REVIEW: Jack White at the Chicago Theatre pivots between past and present
BY MARK GUARINO | SUN-TIMES MUSIC WRITER
Watching Jack White run a show is a study in contrasts: He’s wants this guitar, no that; this tempo, how about this; not this song, but this other one — Or maybe this third one that can be squeezed down the middle between both.
His sold-out show at the Chicago Theatre Wednesday was a triumphant, sort-of-homecoming show for the Detroit native who now calls Nashville home. White is a record label impresario who commands the respect of a wide range of disparate groups: aging rockers, hip-hop moguls, country outlaws, Generation X parents and Millennial-aged vinyl record fetishists.
His music, spread across nearly three hours, showed why: Rather than present a tightly managed setlist, White blurred various styles, dynamics, and personal history like someone who didn’t see borders between any of them. Many songs from his past were reworked to gain new momentum with his five-member band; other songs only survived the present as frames he burned away to create something new. Throughout, White appeared to be making things up as he went along. Although he’s too much of a pro for that to be true most of the time, he managed to create a show that fed on improvisational energy, and the risks that can result.
“I know only six more songs,” he said, parked at an upright piano about an hour into the show. No bigger lie was told that night.
A second sold-out night takes place Thursday at the Auditorium Theatre. The prolonged stay in Chicago ended up making White an unexpected social media target when single image shots of his appearance in the crowd of Monday’s Cubs game at Wrigley Field — wearing a Cubs jersey and scowling — went viral. Was he fatigued with baseball? The Cubs’ starting lineup? The Ricketts family? White wasn’t saying, but he did indicate the joke was on him — “Kick Me” read a sign taped to the back of a Cubs jersey he wore when he walked onstage.
Baseball wasn’t the only Chicago legacy he referenced. White spent much of the show laying down blues riff after blues riff, spitting out snippets of lyrics and references to some of the oldest blues songs passed over generations (“Catfish Blues” by Robert Petway) to the golden era blues of this city (“Got My Mojo Working,” popularized by Muddy Waters). “Three Women,” an update of an older song by Blind Willie McTell, became an opportunity for every member of the band to chime in as White pounded the keys of an upright piano in the corner. Together they captured the spirit of that music but made heavier and metallic.
The show opened with a similar beast: “High Ball Stepper,” an instrumental from “Lazaretto” (Third Man), his recent album. For almost 15 minutes, his band smeared the song all over the stage, stopping and starting and taking wild turns that established the tone that would prevail the rest of the night. While White’s band took cues from their leader, their playing flashed with confidence and distinction.
This was especially true of drummer Daru Jones who hit his kit while standing up as much as he did seated; he and bassist Dominic Davis were locked so tightly, they were the skilled engine that made this band pivot so wildly but controlled, which was exciting to behold.
Even when the band relaxed into the arms of vintage country music, Jones and Davis made it sound like it was coming out, less from a honkytonk, but more from the Blue Note. “Do people like country music in Chicago, Illinois?” White asked before playing “You Know That I Know,” a previously lost lyric of Hank Williams he lent music to in 2011. Under White’s control, and sung with Williams’ signature vocal hiccup, the song became a warning to critics — especially “every journalist in this room,” he said. Was Hank ever this paranoid?
When the band lowered the volume, White’s finest songs emerged.
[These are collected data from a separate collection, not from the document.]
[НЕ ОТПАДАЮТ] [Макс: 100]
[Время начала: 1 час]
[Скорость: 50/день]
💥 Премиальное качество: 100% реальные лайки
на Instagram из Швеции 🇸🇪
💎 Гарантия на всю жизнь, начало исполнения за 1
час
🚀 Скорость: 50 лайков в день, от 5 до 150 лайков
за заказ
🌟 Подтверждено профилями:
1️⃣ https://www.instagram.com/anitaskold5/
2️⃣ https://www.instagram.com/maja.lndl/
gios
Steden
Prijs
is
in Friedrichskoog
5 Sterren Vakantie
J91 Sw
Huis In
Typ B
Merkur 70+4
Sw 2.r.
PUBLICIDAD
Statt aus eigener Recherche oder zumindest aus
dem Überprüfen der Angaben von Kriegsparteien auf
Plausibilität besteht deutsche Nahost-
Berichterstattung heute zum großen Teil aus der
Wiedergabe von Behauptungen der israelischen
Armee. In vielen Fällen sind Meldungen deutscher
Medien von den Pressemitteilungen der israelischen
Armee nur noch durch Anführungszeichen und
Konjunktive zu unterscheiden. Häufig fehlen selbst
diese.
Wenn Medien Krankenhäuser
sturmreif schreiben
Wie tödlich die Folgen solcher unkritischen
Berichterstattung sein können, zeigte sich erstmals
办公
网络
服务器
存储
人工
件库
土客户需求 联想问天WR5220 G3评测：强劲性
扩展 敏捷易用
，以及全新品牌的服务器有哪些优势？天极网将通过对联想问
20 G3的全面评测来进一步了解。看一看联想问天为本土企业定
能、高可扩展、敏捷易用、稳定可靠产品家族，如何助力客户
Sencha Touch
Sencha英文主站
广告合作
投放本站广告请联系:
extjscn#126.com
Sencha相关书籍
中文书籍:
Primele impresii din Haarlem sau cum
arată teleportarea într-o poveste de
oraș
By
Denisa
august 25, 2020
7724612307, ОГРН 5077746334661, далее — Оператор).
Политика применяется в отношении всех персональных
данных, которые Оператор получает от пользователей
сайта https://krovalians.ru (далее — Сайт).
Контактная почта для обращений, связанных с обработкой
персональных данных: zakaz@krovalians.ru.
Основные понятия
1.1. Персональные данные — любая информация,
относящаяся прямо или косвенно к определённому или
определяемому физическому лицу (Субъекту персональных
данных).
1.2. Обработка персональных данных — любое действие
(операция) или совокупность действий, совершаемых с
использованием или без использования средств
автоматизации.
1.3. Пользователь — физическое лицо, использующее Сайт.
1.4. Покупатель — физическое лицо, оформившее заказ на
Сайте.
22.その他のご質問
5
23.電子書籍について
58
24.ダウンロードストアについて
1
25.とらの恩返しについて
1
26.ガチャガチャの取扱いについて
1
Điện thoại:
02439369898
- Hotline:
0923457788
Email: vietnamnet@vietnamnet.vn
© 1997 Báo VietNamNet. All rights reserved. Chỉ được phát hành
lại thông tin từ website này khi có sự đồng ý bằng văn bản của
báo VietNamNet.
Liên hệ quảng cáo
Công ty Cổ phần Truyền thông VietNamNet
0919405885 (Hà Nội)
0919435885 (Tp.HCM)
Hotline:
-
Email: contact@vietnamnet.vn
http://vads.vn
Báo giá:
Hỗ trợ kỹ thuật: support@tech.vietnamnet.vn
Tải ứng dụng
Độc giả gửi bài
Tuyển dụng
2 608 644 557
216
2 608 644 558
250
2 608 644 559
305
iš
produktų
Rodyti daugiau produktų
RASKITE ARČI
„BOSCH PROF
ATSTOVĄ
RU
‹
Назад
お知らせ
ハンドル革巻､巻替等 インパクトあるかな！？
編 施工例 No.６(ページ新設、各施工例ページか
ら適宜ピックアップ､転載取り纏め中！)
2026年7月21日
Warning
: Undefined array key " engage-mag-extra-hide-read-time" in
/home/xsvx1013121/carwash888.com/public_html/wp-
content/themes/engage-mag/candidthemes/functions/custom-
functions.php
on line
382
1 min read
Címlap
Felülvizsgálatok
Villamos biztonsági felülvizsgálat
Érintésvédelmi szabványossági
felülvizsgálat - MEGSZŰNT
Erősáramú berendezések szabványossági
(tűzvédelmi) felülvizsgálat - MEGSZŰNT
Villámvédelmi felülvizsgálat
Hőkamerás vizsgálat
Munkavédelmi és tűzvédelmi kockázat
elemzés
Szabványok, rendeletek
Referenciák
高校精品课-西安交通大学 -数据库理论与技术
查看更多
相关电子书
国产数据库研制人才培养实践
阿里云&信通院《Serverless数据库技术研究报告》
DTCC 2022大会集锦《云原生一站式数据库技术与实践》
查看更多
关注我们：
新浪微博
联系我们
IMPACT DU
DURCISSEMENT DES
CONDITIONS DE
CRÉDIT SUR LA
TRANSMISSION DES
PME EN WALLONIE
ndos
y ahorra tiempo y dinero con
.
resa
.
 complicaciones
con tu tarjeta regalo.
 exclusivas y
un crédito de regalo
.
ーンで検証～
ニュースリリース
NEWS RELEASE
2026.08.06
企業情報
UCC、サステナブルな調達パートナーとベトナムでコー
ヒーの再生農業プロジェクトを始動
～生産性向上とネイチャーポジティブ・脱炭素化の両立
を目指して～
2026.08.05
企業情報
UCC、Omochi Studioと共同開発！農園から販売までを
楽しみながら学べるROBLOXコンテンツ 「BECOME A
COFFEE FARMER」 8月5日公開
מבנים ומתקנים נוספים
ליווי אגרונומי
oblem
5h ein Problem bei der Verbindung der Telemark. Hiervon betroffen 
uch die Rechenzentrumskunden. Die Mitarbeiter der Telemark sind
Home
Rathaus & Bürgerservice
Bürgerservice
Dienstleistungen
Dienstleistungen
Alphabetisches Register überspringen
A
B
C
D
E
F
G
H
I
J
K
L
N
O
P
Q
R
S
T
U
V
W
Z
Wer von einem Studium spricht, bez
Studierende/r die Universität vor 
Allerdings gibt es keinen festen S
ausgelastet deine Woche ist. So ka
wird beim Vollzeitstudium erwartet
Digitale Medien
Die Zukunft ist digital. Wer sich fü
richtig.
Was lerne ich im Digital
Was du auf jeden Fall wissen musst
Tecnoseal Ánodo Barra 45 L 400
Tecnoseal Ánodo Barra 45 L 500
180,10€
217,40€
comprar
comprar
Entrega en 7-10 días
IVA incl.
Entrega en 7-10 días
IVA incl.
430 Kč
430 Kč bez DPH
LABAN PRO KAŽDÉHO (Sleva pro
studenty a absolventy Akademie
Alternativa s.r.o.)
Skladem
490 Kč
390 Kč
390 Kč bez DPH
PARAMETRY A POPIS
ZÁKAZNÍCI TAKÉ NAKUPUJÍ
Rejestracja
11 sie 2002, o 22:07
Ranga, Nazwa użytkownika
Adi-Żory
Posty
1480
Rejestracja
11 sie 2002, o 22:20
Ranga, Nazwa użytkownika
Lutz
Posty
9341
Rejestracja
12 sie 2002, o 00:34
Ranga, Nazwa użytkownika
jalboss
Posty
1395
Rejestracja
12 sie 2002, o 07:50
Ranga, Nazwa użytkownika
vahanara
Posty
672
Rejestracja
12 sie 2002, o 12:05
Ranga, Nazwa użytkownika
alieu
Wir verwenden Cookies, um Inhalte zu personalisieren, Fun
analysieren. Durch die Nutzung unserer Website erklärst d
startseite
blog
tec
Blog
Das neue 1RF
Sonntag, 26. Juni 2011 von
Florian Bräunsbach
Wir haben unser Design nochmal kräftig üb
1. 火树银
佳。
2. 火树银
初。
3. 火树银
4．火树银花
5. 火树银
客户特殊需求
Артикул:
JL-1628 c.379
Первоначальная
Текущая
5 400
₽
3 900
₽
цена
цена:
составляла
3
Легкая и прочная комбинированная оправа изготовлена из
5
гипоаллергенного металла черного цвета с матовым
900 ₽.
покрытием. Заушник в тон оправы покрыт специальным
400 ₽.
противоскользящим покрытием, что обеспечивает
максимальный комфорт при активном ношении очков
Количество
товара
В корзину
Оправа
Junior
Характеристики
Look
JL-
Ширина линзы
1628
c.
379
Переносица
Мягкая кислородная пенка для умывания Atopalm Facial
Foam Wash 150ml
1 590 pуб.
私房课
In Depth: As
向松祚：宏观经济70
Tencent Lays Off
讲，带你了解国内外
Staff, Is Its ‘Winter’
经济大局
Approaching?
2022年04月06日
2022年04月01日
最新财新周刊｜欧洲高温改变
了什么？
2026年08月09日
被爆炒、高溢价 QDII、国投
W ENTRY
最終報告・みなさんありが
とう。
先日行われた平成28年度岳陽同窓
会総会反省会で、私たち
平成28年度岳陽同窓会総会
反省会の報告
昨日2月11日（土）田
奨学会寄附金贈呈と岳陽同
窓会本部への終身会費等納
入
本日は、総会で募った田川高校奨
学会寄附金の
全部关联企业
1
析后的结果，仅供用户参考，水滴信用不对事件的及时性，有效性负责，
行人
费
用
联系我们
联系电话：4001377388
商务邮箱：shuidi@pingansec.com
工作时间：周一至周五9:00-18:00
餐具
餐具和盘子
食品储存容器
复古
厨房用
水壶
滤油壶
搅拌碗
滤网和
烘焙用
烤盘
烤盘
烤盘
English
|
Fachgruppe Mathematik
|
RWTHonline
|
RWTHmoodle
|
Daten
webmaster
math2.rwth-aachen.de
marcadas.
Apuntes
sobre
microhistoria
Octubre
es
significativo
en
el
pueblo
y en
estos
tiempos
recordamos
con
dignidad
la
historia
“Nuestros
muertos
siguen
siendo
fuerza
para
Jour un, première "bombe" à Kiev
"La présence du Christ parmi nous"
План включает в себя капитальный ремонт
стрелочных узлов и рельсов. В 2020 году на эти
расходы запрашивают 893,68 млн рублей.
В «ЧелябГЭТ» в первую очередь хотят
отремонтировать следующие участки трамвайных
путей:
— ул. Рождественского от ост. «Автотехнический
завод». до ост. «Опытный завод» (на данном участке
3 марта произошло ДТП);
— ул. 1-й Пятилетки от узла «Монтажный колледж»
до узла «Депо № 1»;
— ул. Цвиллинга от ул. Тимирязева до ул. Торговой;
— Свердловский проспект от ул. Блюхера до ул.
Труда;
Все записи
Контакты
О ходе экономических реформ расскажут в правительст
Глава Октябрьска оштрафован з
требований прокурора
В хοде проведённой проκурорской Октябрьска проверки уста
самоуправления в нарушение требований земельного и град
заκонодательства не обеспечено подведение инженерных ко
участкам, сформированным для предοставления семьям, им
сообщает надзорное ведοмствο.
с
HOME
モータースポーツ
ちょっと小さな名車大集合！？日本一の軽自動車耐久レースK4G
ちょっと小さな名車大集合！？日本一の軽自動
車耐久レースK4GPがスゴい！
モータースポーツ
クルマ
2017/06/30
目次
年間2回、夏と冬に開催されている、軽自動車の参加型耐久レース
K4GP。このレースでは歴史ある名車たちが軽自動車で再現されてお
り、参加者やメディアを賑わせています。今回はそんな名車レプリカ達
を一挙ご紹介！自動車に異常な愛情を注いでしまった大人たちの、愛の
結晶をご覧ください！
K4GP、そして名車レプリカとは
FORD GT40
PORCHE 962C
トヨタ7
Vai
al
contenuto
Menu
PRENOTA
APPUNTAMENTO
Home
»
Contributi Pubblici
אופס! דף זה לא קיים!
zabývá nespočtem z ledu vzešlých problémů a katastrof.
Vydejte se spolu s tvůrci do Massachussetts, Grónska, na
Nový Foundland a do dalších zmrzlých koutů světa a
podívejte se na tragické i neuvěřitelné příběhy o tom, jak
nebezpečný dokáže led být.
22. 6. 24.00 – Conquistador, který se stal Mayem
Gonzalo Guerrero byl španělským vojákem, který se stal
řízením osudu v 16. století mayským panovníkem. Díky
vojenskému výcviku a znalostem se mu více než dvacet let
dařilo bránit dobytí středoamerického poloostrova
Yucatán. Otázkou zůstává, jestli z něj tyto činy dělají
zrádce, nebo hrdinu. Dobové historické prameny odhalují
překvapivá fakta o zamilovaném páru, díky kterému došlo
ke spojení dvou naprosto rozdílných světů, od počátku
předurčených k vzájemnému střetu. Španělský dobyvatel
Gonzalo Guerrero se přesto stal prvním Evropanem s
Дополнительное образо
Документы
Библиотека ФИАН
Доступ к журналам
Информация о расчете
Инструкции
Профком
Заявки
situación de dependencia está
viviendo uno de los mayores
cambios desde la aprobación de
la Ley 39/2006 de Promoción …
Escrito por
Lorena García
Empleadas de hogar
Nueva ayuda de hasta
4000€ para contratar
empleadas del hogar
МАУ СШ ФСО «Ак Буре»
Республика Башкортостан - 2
They included “A Rose With a Broken Neck,” a collaboration with producer Danger Mouse that was a slow waltz, “Blunderbuss” and “Entitlement,” the brightest spot of the new album that showcased the band’s acoustic energy and the harmony vocals of fiddler and mandolin picker Lillie Mae Rische.
Older songs from White’s multitude of bands and albums were present, but never in forms that were overtly familiar. This was especially true of the White Stripes songs that, for the first time, received a full band treatment opposed to the stark minimalism of their previous guitar-drums setting. “We’re Going to Be Friends” did not lose its sweetness, but became fleshed out with acoustic instruments, including the steel guitar of Fats Kaplan. “You Don’t Know What Love Is (You Just Do as You’re Told)” became proper Nashville country, while “Hotel Yorba” was recast into sleek jump blues with fiddle and upright bass.
On “Steady as she Goes,” one of the highlights from his other band, The Raconteurs, White paused to pay homage to some of the clubs here he played in his earliest days, particularly the Cubby Bear and the Empty Bottle — “I played so many times at the Empty Bottle, it’s ridiculous,” he said.
As the show entered an encore that, more or less became an extended half of the show, the crowd sang “Seven Nation Army,” the White Stripes hit now routinely chanted in sports stadiums all over the world. He would not comply, but teased with similar riffs that ended up launching other songs. At the end, he gave in, standing on a stage monitor to fire off the song’s stuttering guitar line. No one rioted, but a goal was scored for the win.